Liveblogging how much every moment contains the universe

MLB: Houston Astros at Chicago White Sox
Dylan didn’t have his best, but the White Sox won.
Matt Marton-USA TODAY Sports

As I start this article, on Tuesday, shortly before the (presumed) pitching match of the year and the latest in the Most Important Game of the Year for the White Sox, my dog scrabbling at the floor, desperately trying to retrieve a ratty tennis ball that he rolled under the radiator. There’s something poignant in his lost hope at trying to pull it out — he never will, his paws are too big, his thumbs non-existent. He’s trying though, dammit. He has hope.

I get up and grab it for him, rewarded by a Caravaggio painting of wet, grateful eyes. It’s the last thing I’ll have any control over for the rest of the night.
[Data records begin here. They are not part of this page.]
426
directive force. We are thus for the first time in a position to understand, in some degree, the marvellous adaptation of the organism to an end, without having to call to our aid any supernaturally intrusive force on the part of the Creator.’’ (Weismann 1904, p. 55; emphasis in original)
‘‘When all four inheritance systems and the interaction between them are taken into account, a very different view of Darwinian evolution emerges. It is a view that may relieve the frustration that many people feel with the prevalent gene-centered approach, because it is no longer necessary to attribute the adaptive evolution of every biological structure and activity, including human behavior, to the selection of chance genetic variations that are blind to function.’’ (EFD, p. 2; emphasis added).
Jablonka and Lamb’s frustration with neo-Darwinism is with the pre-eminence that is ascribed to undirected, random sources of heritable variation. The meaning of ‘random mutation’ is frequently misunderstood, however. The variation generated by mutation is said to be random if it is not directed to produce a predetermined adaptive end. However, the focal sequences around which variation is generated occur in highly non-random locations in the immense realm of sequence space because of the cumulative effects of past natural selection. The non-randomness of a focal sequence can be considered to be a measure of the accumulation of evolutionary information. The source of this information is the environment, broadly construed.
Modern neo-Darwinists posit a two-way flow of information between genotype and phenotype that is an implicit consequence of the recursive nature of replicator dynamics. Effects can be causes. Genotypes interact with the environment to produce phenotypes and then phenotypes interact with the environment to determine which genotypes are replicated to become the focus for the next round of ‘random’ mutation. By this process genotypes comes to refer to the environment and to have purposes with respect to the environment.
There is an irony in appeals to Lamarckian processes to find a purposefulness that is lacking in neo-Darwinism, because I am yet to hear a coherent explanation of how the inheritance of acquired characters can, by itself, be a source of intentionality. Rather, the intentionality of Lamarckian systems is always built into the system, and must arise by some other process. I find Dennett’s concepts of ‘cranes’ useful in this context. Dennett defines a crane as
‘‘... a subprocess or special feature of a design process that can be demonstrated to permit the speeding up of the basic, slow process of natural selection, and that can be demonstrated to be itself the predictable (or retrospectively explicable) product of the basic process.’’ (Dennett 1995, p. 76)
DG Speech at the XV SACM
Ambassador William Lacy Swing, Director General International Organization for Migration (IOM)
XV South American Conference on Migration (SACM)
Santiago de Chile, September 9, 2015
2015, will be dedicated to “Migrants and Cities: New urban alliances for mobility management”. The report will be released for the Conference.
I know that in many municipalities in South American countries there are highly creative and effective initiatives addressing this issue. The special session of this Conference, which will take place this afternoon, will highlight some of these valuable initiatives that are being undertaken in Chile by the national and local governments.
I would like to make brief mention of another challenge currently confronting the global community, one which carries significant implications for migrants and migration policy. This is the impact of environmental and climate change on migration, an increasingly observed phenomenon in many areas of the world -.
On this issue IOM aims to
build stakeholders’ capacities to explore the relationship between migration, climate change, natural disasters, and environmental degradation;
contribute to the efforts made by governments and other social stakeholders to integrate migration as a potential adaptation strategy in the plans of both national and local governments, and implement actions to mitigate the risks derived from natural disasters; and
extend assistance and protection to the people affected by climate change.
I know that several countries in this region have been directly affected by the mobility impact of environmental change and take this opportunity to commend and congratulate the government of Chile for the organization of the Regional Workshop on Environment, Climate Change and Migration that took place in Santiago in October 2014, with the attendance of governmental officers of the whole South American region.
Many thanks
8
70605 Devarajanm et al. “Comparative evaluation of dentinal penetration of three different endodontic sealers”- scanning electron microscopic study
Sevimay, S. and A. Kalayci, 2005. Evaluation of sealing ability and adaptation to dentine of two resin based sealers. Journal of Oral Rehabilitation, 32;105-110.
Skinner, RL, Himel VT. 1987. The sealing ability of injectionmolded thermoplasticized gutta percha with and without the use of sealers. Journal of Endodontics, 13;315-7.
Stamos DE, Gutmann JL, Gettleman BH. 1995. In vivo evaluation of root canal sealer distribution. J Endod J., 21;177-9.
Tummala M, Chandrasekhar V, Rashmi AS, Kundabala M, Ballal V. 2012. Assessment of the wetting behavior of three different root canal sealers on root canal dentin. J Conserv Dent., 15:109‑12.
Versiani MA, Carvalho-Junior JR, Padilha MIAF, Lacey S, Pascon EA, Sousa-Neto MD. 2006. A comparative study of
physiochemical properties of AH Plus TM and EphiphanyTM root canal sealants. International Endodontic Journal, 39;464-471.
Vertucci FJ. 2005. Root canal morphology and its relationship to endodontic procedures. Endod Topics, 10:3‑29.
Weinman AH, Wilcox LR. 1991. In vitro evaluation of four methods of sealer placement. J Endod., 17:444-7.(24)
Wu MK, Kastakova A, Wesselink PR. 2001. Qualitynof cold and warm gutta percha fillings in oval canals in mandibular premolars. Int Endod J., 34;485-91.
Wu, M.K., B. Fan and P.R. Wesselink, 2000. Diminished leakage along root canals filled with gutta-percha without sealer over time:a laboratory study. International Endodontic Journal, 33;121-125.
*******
A dog reaches under a radiator
It’s almost in our grasp!

When you read this, you’ll know if the Sox won this game or not, if Dylan Cease bolstered his Cy Young campaign and drew us within sniffing distance of the postseason, or if despair is setting over the land again.

Because that’s the thing with baseball. On Monday, we were all ready to consider the season once again lost heading in the eighth. Twitter cynics (or realists, or clout-chasers, or some combination of the above) were already bemoaning a poverty franchise.

Twenty minutes later? We’re World Serious.

That’s what hope can do. Even in the context of an endless season, of tens of thousands of at-bats, a few hits — a dribbler, a drive, a blast down the line, a shot up the middle — can turn despair into belief. It can change the perception of a season. For one night, at least.

Dylan is out of the first with three fly outs.

It’s rare, in baseball, to have a meaningful game combines with an exciting matchup to result in a memorable game. This is one of those rare times when the first two aspects align. This game probably doesn’t mean much to the AL-leading Astros, essentially nothing in terms of the standings, but they like to beat us, seeing us as irritating little gnats — and they are not incorrect to do so. So the historic aspect of the pitching matchup harmonizes with our palpable desperation and their aloof condescension.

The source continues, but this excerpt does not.